Task prompt:
Please return each entry that follows exactly as written, and keep the pictures out.

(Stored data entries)
····················
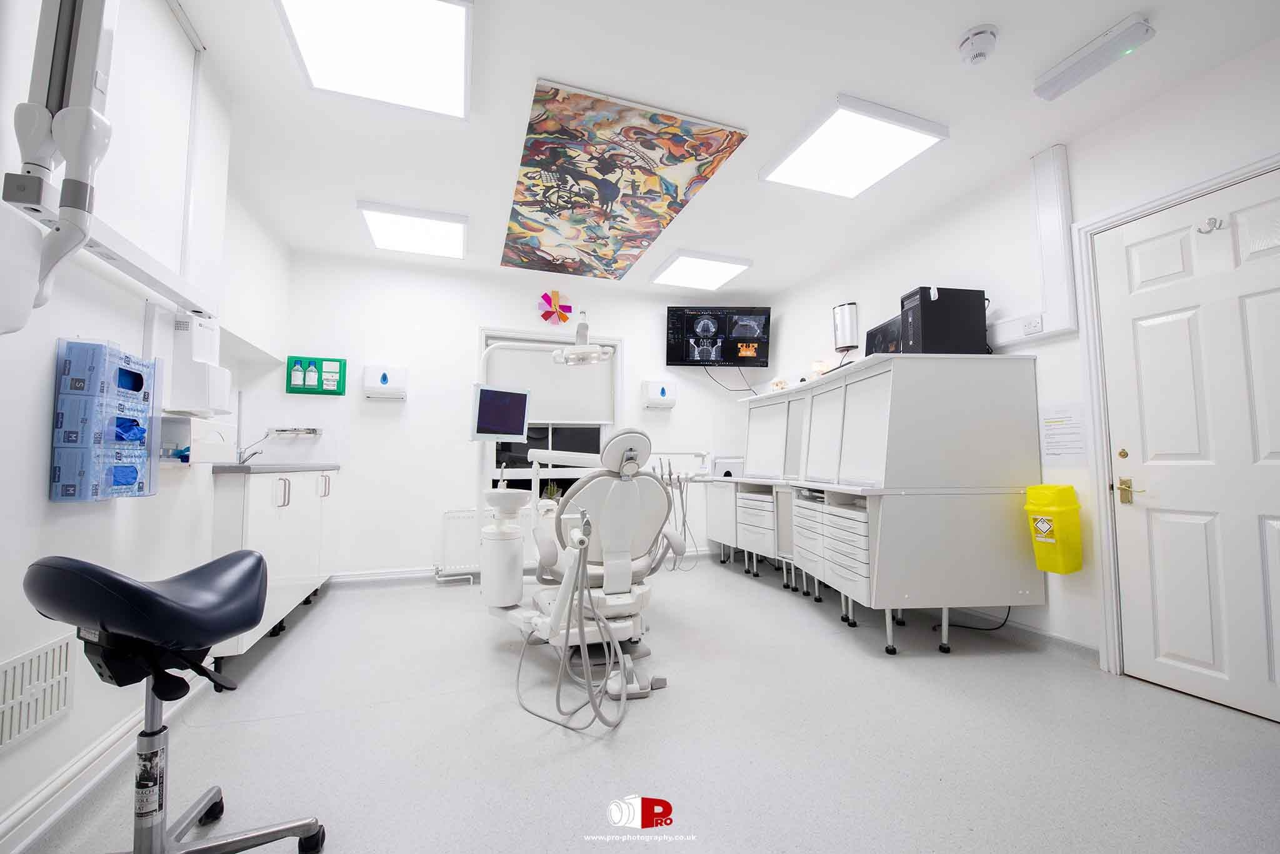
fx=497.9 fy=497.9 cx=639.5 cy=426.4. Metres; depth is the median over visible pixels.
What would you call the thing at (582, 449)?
window
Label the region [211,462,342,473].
countertop
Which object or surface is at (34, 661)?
wall vent
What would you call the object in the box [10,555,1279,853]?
floor
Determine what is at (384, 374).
paper towel dispenser
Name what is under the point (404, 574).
baseboard
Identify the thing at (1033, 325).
wall socket
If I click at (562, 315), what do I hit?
flower decoration
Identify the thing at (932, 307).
computer tower
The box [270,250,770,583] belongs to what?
back wall
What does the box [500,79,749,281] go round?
picture
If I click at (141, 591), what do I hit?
stool
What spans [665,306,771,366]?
wall television
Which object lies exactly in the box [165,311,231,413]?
dispenser
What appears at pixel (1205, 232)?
door hook
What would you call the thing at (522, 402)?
monitor
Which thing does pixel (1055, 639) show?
baseboard
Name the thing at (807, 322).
right wall
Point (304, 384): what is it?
eyewash station
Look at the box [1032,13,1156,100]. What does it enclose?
emergency light
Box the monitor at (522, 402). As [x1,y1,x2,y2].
[470,383,531,441]
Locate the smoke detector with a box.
[957,25,998,65]
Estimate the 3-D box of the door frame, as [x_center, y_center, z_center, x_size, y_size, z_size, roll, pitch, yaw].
[2.323,0.046,1.923,0.183,2.104,0.983,1,-4,-20]
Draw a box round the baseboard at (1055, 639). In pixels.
[947,608,1097,661]
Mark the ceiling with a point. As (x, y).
(937, 50)
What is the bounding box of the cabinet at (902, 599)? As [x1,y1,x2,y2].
[700,354,1049,656]
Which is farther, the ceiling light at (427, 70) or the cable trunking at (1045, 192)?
the cable trunking at (1045, 192)
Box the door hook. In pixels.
[1198,216,1225,233]
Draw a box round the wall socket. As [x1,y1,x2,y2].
[1021,315,1043,335]
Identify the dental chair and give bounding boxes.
[482,423,683,712]
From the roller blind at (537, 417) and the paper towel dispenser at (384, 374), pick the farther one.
the roller blind at (537, 417)
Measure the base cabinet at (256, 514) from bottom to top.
0.924 m
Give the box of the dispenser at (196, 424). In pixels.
[155,415,235,464]
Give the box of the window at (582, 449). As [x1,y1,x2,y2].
[478,329,621,502]
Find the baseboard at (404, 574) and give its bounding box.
[327,567,458,586]
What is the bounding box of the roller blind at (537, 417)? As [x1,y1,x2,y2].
[482,341,614,426]
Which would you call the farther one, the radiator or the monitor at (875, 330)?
the radiator
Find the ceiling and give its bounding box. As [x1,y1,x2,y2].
[174,0,1279,291]
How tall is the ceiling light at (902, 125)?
0.059 m
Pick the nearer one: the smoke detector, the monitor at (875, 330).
the smoke detector
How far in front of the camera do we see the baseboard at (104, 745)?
1.38 m
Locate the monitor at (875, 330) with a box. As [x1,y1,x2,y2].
[865,315,902,354]
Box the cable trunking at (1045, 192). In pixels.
[985,145,1076,343]
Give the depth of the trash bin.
2.35 m
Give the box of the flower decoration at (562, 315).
[537,290,573,325]
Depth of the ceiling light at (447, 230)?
3.33 m
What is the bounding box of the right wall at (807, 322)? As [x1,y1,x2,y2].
[765,33,1279,695]
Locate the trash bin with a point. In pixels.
(1060, 516)
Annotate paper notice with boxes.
[1037,401,1088,464]
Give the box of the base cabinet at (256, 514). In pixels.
[208,465,338,658]
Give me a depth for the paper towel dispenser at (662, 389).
4.54 m
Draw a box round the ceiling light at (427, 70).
[275,0,473,120]
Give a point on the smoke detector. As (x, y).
(988, 38)
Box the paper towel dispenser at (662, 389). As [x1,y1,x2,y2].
[641,379,677,408]
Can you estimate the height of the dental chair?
1.131 m
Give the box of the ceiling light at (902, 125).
[759,94,948,197]
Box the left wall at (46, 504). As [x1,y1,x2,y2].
[0,0,291,850]
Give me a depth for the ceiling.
2.22 m
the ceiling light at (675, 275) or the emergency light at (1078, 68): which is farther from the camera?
the ceiling light at (675, 275)
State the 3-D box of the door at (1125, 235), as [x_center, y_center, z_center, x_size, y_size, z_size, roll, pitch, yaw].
[2.310,0.076,1.865,0.102,2.012,0.865,1,-4,-20]
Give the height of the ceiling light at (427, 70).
0.080 m
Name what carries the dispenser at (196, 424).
attached to the left wall at (46, 504)
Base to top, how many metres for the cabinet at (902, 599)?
1.459 m
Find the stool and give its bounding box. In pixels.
[21,551,328,853]
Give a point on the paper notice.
(1053, 422)
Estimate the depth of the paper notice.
2.45 m
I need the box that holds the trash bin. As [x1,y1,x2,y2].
[1023,483,1083,574]
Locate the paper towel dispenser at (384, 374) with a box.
[363,364,407,398]
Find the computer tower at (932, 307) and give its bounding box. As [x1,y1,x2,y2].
[900,285,988,354]
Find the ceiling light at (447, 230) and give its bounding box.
[357,200,468,259]
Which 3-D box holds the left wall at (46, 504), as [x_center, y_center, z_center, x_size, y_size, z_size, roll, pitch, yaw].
[-1.507,-0.286,0.754,0.349,2.594,5.626,1,-4,-20]
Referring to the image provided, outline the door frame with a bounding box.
[1070,153,1279,687]
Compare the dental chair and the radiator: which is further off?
the radiator
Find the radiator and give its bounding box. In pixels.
[435,506,488,583]
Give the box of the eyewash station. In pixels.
[285,355,344,395]
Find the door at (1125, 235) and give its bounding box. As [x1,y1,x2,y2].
[1090,169,1279,726]
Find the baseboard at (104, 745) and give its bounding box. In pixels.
[0,668,215,853]
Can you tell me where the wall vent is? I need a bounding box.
[0,634,75,750]
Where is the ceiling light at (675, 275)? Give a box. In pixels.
[646,249,751,289]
····················
Written solution:
fx=497.9 fy=497.9 cx=639.5 cy=426.4. Metres; depth is the median over visible pixels.
What would you call the thing at (582, 449)?
window
Label the region [211,462,342,473].
countertop
Which object or surface is at (34, 661)?
wall vent
What would you call the object in the box [10,555,1279,853]?
floor
Determine what is at (384, 374).
paper towel dispenser
Name what is under the point (404, 574).
baseboard
Identify the thing at (1033, 325).
wall socket
If I click at (562, 315), what do I hit?
flower decoration
Identify the thing at (932, 307).
computer tower
The box [270,250,770,583] belongs to what?
back wall
What does the box [500,79,749,281] go round?
picture
If I click at (141, 591), what do I hit?
stool
What spans [665,306,771,366]?
wall television
Which object lies exactly in the box [165,311,231,413]?
dispenser
What appears at pixel (1205, 232)?
door hook
What would you call the thing at (522, 402)?
monitor
Which thing does pixel (1055, 639) show?
baseboard
Name the thing at (807, 322).
right wall
Point (304, 384): what is it?
eyewash station
Look at the box [1032,13,1156,100]. What does it enclose?
emergency light
Box the monitor at (522, 402). As [x1,y1,x2,y2].
[470,383,531,441]
Locate the smoke detector with a box.
[957,25,998,65]
Estimate the 3-D box of the door frame, as [x_center, y_center, z_center, x_size, y_size, z_size, roll, pitch, yaw].
[2.323,0.046,1.923,0.183,2.104,0.983,1,-4,-20]
Draw a box round the baseboard at (1055, 639). In pixels.
[947,608,1097,661]
Mark the ceiling with a point. As (x, y).
(937, 50)
What is the bounding box of the cabinet at (902, 599)? As [x1,y1,x2,y2].
[700,354,1049,656]
Which is farther, the ceiling light at (427, 70) or the cable trunking at (1045, 192)?
the cable trunking at (1045, 192)
Box the door hook. In pixels.
[1198,216,1225,233]
Draw a box round the wall socket. As [x1,y1,x2,y2].
[1021,315,1043,335]
Identify the dental chair and give bounding boxes.
[482,423,683,712]
From the roller blind at (537, 417) and the paper towel dispenser at (384, 374), pick the farther one.
the roller blind at (537, 417)
Measure the base cabinet at (256, 514) from bottom to top.
0.924 m
Give the box of the dispenser at (196, 424). In pixels.
[155,415,235,464]
Give the box of the window at (582, 449). As [x1,y1,x2,y2].
[478,329,621,502]
Find the baseboard at (404, 574) and give its bounding box.
[327,567,458,586]
What is the bounding box of the roller blind at (537, 417)? As [x1,y1,x2,y2].
[482,341,614,426]
Which would you call the farther one, the radiator or the monitor at (875, 330)?
the radiator
Find the ceiling and give its bounding box. As [x1,y1,x2,y2].
[174,0,1279,291]
How tall is the ceiling light at (902, 125)?
0.059 m
Pick the nearer one: the smoke detector, the monitor at (875, 330).
the smoke detector
How far in front of the camera do we see the baseboard at (104, 745)?
1.38 m
Locate the monitor at (875, 330) with a box. As [x1,y1,x2,y2].
[865,315,902,354]
Box the cable trunking at (1045, 192). In pixels.
[985,145,1076,343]
Give the depth of the trash bin.
2.35 m
Give the box of the flower decoration at (562, 315).
[537,290,573,325]
Depth of the ceiling light at (447, 230)?
3.33 m
What is the bounding box of the right wall at (807, 322)? As [x1,y1,x2,y2].
[765,33,1279,695]
Locate the trash bin with a point. In pixels.
(1060, 516)
Annotate paper notice with boxes.
[1037,401,1088,464]
Give the box of the base cabinet at (256, 514). In pixels.
[208,465,338,658]
Give me a depth for the paper towel dispenser at (662, 389).
4.54 m
Draw a box round the ceiling light at (427, 70).
[275,0,473,120]
Give a point on the smoke detector. As (x, y).
(988, 38)
Box the paper towel dispenser at (662, 389). As [x1,y1,x2,y2].
[641,379,677,408]
Can you estimate the height of the dental chair?
1.131 m
Give the box of the ceiling light at (902, 125).
[759,94,948,197]
Box the left wall at (46, 504). As [x1,y1,x2,y2].
[0,0,291,850]
Give me a depth for the ceiling.
2.22 m
the ceiling light at (675, 275) or the emergency light at (1078, 68): which is farther from the camera?
the ceiling light at (675, 275)
State the 3-D box of the door at (1125, 235), as [x_center, y_center, z_center, x_size, y_size, z_size, roll, pitch, yaw].
[2.310,0.076,1.865,0.102,2.012,0.865,1,-4,-20]
Give the height of the ceiling light at (427, 70).
0.080 m
Name what carries the dispenser at (196, 424).
attached to the left wall at (46, 504)
Base to top, how many metres for the cabinet at (902, 599)?
1.459 m
Find the stool and give its bounding box. In pixels.
[21,551,328,853]
Give a point on the paper notice.
(1053, 422)
Estimate the depth of the paper notice.
2.45 m
I need the box that holds the trash bin. As [x1,y1,x2,y2].
[1023,483,1083,574]
Locate the paper towel dispenser at (384, 374) with a box.
[363,364,407,398]
Find the computer tower at (932, 307) and give its bounding box. As [x1,y1,x2,y2].
[900,285,988,354]
Find the ceiling light at (447, 230) and give its bounding box.
[357,200,468,259]
Which 3-D box holds the left wall at (46, 504), as [x_center, y_center, z_center, x_size, y_size, z_size, roll, pitch, yaw].
[-1.507,-0.286,0.754,0.349,2.594,5.626,1,-4,-20]
Referring to the image provided, outline the door frame with a bounding box.
[1070,153,1279,687]
Compare the dental chair and the radiator: which is further off?
the radiator
Find the radiator and give its bounding box. In pixels.
[435,506,488,583]
Give the box of the eyewash station. In pixels.
[285,355,344,395]
Find the door at (1125, 235) and give its bounding box. As [x1,y1,x2,y2].
[1090,169,1279,726]
Find the baseboard at (104, 745) and give its bounding box. In pixels.
[0,668,215,853]
Can you tell me where the wall vent is? I need a bounding box.
[0,634,75,750]
Where is the ceiling light at (675, 275)? Give a box. In pixels.
[646,249,751,289]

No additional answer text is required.